Earlier Fry had instructed Bomba (Darby Jones) to make contact with a local tribe and strike a deal with the chieftain, for food, transportation, and protection. For this Fry will take Tarzan away thus opening up all the land previously guarded by Tarzan, freeing it up for them to hunt in. When Rawlins gets suspicious of Fry’s action he goes back to investigate, and catches a bullet in the back for his troubles. Not often do you get the comic relief murdered in these films, but because karma is truly a bitch in the jungle the tribe then betrays Fry and seizes the caged Tarzan for themselves. Fry and company themselves are soon tied up and awaiting sacrifice, and the nasty natives proceed to murder off Fry’s bearers in a gruesome “draw and quarter” fashion with Jane, Eric, Rita and Fry in line for some of the same. As a surprise to no one, Tarzan is able to escape his steel cage with the aid of some prompt pachyderms, and soon the standard elephant stampede is implemented.

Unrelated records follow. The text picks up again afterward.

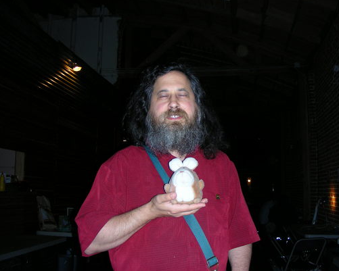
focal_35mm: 40
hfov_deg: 45.8
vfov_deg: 37.3
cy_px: 135
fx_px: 401
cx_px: 182
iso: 72
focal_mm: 6.3
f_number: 3.5
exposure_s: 1/60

Note: The film is called “Tarzan Escapes” but it really should be called “Tarzan Rescued” as the elephants once again do the heavy lifting here.
Unlike the previous two films, the elephant stampede doesn’t end the threat and our group must flee into a dangerous swamp full of vampire bats (edited out of the film for being too gruesome) and treacherous quicksand. Tarzan is able to safely guide them through, but once they do make it out he orders Captain Fry back in, to pay for his crimes. With Tarzan’s steely gaze and hand on his trusty hunting knife, giving him no option he does re-enter the swamp, but he quickly grabs a heavy branch, turns and heads back to use it on Tarzan.

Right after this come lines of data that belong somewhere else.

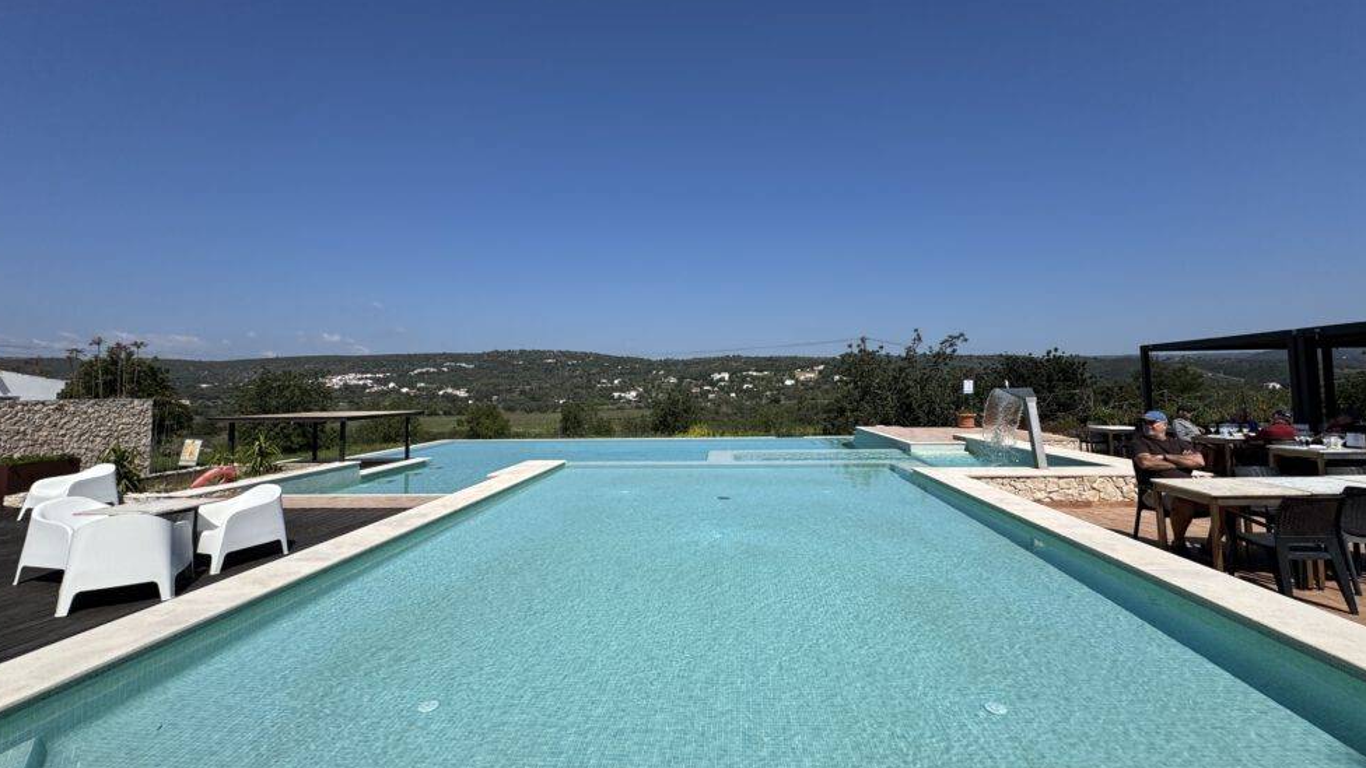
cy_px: 350
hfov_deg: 99.4
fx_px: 580
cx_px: 698
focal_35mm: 16
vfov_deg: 67.0
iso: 50
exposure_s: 1/3717
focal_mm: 2.22
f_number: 2.2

This entry is a bit of a mixed bag of unfortunate ideas. Jane’s cousins and the inheritance are plot devices without much real impact, and at the end, they reveal they lied about Jane needing to go back, so they were pretty useless all round. The villain’s plan made less sense as I’m not sure where he planned on exhibiting his captured “White Ape” for most places in the civilized world would have had him arrested for keeping a man captive. Tarzan may have been raised in the jungle but he’s clearly still just a dude in a loincloth, not a savage animal you could sell to a zoo. Overall this film fails because Tarzan comes across as an emo-git and not the powerful lord of the jungle one expects. Only Jane comes off okay in this instalment, and that is mainly due to Maureen O’Sullivan and not the script.
You can find all my Tarzan movie reviews here: Tarzan at the Movies
Tarzan Escapes (1936)
Three directors, a non-sensical plot, and re-hashed footage all add up to a rather lame jungle movie. The chemistry between Maureen O’Sullivan and Johnny Weissmuller is the only real saving grace the film has as there really wasn’t even all that much cool jungle action.